§ **Text segment**
My BIL invited his niece over for New Year's. She's 21 and a sweet girl who was ready for drinking. My SIL was also ready since she's been tea totaling since she got pregnant last year. I'm usually the one that stay some semblance of sober (unless I'm DD and then I stay sober). I find this a great way to go because you can laugh at everyone else as well as help to avoid the things that sometimes go wrong when people get to drinking. My BIL's friend, A, came over as well and he's a daily drinker and is in his late 30's. I mention this because later, after BIL's niece had already thrown up once, I found him taking her to his house (which is across the way) and trying to get in her pants. I don't know what the specific law is, or if there is even a hard law against it, but my thinking and morality states that if someone wobbles so badly when they walk that you're afraid their going down any moment that they are in no right mind to make a decision about who they want to sleep with. No one else seemed to be moved to do anything so I asked BIL if he wanted me to go over there and get her (he mentioned he wasn't "comfortable" with the situation, but as I said before I was the only one with some semblance of sobriety). I took my son across the street and knocked on the door saying that my son was wondering if his cousin was coming back over to the house. I didn't even finish my sentence when he interrupted me and said "No, no. You know what you're doing." and then started cussing me. That tells me that if he knew why I was really there then he also was aware of what his role in all of it was as well. He's telling everyone that I cock- blocked him. I stand by my feeling that the situation was wrong and that you can't block something that isn't there.

§ **Check your understanding**
#1 In the New Year's party account, what reason did the writer give at A's door for coming over?
#2 Continue the account of the New Year's party from where it stops.

§ **Data to examine**

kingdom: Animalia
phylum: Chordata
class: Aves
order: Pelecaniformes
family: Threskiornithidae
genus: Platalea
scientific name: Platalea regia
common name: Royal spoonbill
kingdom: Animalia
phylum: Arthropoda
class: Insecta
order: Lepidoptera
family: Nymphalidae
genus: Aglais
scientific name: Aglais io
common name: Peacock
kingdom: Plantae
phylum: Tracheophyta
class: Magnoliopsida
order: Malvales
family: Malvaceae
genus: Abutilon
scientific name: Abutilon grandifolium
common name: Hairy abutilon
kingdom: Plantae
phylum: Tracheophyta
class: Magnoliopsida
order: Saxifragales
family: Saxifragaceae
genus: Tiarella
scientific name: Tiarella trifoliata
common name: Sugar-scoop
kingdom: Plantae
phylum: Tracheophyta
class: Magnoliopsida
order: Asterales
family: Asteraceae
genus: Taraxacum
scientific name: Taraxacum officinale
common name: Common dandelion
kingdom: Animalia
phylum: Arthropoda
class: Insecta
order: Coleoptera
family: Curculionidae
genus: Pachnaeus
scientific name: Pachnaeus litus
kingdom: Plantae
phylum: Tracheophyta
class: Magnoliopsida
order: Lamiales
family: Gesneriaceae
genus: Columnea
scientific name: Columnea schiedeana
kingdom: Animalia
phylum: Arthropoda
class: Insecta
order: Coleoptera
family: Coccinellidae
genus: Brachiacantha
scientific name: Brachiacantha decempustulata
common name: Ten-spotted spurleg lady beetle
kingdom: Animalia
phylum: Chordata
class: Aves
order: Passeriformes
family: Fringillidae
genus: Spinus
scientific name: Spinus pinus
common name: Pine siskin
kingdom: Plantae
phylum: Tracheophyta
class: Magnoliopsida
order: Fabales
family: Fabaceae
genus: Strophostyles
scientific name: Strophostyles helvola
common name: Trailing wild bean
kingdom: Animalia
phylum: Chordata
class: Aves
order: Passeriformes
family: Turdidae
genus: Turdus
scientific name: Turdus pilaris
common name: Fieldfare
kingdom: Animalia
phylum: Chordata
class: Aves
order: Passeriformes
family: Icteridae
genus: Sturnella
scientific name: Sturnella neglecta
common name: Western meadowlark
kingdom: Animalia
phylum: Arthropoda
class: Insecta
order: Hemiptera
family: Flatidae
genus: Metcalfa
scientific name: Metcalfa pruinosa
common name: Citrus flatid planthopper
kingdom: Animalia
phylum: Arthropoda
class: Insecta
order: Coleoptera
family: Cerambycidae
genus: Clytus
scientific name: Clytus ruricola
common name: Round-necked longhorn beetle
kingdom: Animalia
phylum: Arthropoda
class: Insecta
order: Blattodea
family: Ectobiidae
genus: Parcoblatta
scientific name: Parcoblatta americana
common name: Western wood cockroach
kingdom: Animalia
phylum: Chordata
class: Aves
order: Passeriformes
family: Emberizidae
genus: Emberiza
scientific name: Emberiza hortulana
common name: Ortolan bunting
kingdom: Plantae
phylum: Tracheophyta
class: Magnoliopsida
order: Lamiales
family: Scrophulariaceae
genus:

§ **Answers to this exercise**
#1 That the writer's son was wondering if his cousin was coming back over to the house.

#2
I've made a resolution to blog more this year. I'm starting by doing a KAL with Let's Knit2gether on ravelry. They're doing socks for this month's knit a long and I've been eyeballing the yarn that DH had me buy him a few months ago with the promise that I would make him socks. I had planned to have them done before our anniversary, so it's been a long time that he's been waiting. I purchased a US size 0 circular needle in preparation to begin his socks. I realize the sheer craziness of that when I remember that he wears a size 13 shoe. I'll be knitting for forever. I'll just stick with the standard size 2 needle that I usually use for socks. My son will be getting socks using the size 0 needle and a beautiful blue self striping yarn that he picked out. I started them last night when I should have been starting DH's instead. Just the thought of all that knitting for the foot alone is making my stomach twist in knots. I'm going to have to find a nice pattern, but then I look at the pink, SPARKLY, variegated yarn that he has chosen and change my mind thinking that any fun pattern will just compete with the colors. What do you think? I need to get cracking soon so I need to make a decision.
Here's to the New Year. I'm starting small compared to other people, but I'm going to make a resolution each month and try to keep it. I'll get more done and maybe it won't be so overwhelming. January starts with socks and 5 lbs. February is pending.